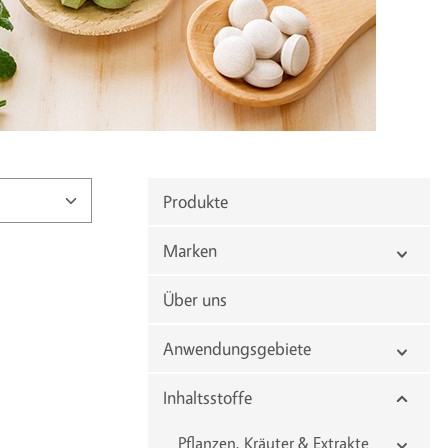
Produkte
Marken
Über uns
Anwendungsgebiete
Inhaltsstoffe
Pflanzen, Kräuter & Extrakte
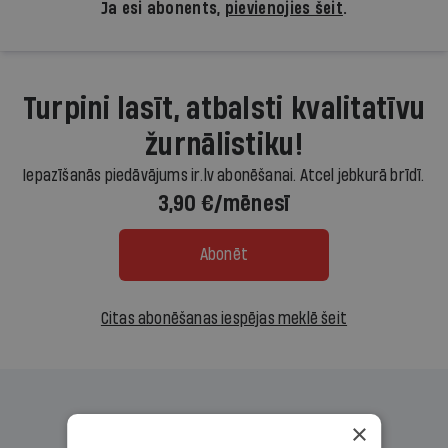
Ja esi abonents,
pievienojies šeit
.
Turpini lasīt, atbalsti kvalitatīvu
žurnālistiku!
Iepazīšanās piedāvājums ir.lv abonēšanai. Atcel jebkurā brīdī.
3,90 €/mēnesī
Abonēt
Citas abonēšanas iespējas meklē šeit
×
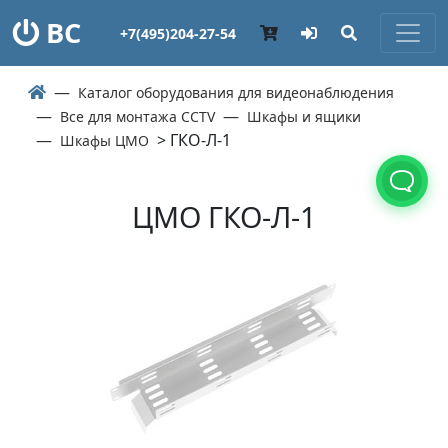
ВС
+7(495)204-27-54
Каталог оборудования для видеонаблюдения
Все для монтажа CCTV
Шкафы и ящики
> ГКО-Л-1
Шкафы ЦМО
ЦМО ГКО-Л-1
.....
- What needs to be done -
Can you update the text of all three records by swapping every "Шкафы" for "Стойки", keeping everything else the same and leaving out the pictures?

- Task solution -
Produkte
Marken
Über uns
Anwendungsgebiete
Inhaltsstoffe
Pflanzen, Kräuter & Extrakte
Ja esi abonents,
pievienojies šeit
.
Turpini lasīt, atbalsti kvalitatīvu
žurnālistiku!
Iepazīšanās piedāvājums ir.lv abonēšanai. Atcel jebkurā brīdī.
3,90 €/mēnesī
Abonēt
Citas abonēšanas iespējas meklē šeit
×
ВС
+7(495)204-27-54
Каталог оборудования для видеонаблюдения
Все для монтажа CCTV
Стойки и ящики
> ГКО-Л-1
Стойки ЦМО
ЦМО ГКО-Л-1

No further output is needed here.